Advantages to JSON arrays:
- Typed. The schema could declare a value as having type
array[str]
(actually something uglier, but you get it) and the validator can check it. - Proximal. If a tool is working with BIDS data, it should have access to a JSON parser. No eval needed.
- Escapable. JSON supports unicode escapes, in case someone needs a tab or newline character inside their strings, which TSV with a CSV insert would interpret as an end-of-column or end-of-row. (I hope people don't do this, but in the extreme...)
Hi @rwblair , My takeaway from this maintainers meeting was that it wasn't decided, and will be raised again next time after some community consultation (@sappelhoff). There's definitely concern about the embedded JSON suggestion on our side -- e.g. within a TSV it's not only hard to read but also can't be validated easily by those preparing data files, so significantly more error-prone.
My apologies for the ambiguity and finality in tone of my post. This was from a chat after the maintainers meeting you presented at. I completely agree with you that it needs more discussion here and in the next maintainers meeting.

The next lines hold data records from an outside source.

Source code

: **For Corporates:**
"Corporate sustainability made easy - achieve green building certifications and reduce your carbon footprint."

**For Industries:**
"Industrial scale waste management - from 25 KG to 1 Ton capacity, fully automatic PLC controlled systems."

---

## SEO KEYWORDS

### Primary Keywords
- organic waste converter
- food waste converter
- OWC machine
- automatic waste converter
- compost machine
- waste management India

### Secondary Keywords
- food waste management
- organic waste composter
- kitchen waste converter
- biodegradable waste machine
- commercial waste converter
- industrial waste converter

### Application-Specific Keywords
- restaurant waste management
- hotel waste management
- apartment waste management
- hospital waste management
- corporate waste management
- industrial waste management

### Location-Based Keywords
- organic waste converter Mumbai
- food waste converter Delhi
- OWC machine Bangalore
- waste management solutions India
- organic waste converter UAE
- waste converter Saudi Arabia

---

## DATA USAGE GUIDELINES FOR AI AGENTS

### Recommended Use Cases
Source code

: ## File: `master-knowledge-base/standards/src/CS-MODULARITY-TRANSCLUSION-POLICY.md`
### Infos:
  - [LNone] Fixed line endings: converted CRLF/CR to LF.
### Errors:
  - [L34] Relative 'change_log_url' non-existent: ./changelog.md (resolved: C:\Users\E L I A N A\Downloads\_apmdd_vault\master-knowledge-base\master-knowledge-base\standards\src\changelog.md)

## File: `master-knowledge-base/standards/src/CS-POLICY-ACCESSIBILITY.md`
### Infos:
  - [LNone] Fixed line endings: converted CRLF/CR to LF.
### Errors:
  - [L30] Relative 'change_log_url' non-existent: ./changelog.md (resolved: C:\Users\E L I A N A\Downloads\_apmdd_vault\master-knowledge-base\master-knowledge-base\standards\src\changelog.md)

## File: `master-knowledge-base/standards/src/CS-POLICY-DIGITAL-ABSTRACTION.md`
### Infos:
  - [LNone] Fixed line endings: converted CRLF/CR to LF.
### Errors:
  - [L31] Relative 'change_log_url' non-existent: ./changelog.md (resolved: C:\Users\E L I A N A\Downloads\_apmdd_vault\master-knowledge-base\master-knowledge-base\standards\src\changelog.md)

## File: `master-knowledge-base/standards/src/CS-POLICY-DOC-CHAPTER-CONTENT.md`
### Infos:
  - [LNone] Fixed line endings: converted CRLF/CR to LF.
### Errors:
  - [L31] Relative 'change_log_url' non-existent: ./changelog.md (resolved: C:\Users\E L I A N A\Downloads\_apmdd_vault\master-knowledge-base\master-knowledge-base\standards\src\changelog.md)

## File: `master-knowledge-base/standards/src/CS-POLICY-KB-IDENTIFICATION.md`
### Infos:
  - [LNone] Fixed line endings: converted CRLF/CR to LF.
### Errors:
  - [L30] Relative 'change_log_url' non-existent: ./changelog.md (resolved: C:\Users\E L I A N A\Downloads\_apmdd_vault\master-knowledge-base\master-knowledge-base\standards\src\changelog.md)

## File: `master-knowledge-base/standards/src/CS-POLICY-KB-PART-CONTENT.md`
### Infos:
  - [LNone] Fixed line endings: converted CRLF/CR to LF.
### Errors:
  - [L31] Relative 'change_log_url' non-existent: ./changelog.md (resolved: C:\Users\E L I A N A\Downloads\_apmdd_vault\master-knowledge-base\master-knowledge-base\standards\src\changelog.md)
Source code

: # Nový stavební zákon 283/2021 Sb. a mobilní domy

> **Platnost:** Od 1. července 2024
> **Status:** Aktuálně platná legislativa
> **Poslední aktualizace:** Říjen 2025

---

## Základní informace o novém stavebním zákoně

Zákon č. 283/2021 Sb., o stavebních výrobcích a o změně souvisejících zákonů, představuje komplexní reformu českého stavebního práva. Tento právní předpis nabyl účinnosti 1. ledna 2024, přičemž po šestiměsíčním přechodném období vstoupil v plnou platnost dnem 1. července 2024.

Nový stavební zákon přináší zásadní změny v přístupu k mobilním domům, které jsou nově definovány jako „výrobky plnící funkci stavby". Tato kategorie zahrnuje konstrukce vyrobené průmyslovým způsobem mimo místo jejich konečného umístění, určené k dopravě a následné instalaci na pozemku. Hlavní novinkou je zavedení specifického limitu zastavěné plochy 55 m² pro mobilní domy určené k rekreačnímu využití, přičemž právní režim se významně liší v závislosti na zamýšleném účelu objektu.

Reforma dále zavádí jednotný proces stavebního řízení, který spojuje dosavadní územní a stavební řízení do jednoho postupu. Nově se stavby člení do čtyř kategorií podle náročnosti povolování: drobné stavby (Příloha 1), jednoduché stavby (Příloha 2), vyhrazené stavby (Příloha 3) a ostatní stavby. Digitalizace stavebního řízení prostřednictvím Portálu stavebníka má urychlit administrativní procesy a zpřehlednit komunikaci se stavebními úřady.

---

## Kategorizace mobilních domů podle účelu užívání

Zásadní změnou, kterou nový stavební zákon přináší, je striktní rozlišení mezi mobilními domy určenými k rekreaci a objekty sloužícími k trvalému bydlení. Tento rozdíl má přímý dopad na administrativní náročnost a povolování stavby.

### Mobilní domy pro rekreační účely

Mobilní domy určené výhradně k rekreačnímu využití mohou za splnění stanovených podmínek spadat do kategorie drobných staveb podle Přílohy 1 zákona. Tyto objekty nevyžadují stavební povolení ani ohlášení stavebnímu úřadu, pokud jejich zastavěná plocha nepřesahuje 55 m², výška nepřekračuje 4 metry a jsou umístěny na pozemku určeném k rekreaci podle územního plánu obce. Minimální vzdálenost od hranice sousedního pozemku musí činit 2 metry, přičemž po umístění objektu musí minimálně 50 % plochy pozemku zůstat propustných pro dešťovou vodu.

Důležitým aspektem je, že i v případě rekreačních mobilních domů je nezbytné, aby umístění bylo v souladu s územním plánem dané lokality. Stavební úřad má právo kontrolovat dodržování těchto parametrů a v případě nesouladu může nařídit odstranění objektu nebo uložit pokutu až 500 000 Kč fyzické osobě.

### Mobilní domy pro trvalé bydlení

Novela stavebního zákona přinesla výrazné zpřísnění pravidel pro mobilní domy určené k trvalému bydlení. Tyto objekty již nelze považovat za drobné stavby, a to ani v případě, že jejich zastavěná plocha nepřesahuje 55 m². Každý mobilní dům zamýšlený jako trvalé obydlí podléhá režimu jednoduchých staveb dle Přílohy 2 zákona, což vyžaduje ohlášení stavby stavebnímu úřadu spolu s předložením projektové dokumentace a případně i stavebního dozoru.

thanks @rwblair - let's continue this detailed point in a more general/accessible place than this channel. cc @sappelhoff happy to follow your lead here.
Let's continue the discussion in this dedicated issue, where I summarized the present situation:
- https://github.com/bids-standard/bids-specification/issues/1446
this present PR is
- buried in the examples repo
- intended to achieve something else
Per discussion during the bids-derivatives meeting, bipolar channels in this case remain in the raw data (there is no previous BIDS dataset, so therefore these data are not derived). The current channel names (e.g. FP1-F7) in _channels.tsv is therefore correct.
unrelated note - the dataset_description can contain SourceDatasets which point to the TUH corpus (which is non-BIDS).
Looks good....
Looks good to me, ok after it is validated!
@tpatpa I rebased your branch on bids-standard/bids-examples@master
. You will have to run the following command locally before you continue to work on this: git fetch --all
and then git reset --hard origin/master
NOTE if you have uncommitted local changes on your branch, do not run the above ☝️ ... just comment here in that case :-)
And in the future, it would be good if you could make a new git branch before submitting a pull request. Submitting pull requests directly from your master
branch makes it difficult for you to stay up to date with the upstream repository (bids-standard/bids-examples@master
).
We're having a chicken and egg problem here... The HED version must be a released version, but SCORE 1.1.1 has not been released yet due to unresolved issues. @dorahermes can you review 1.1.1 and we can discuss the issues offline and move towards release.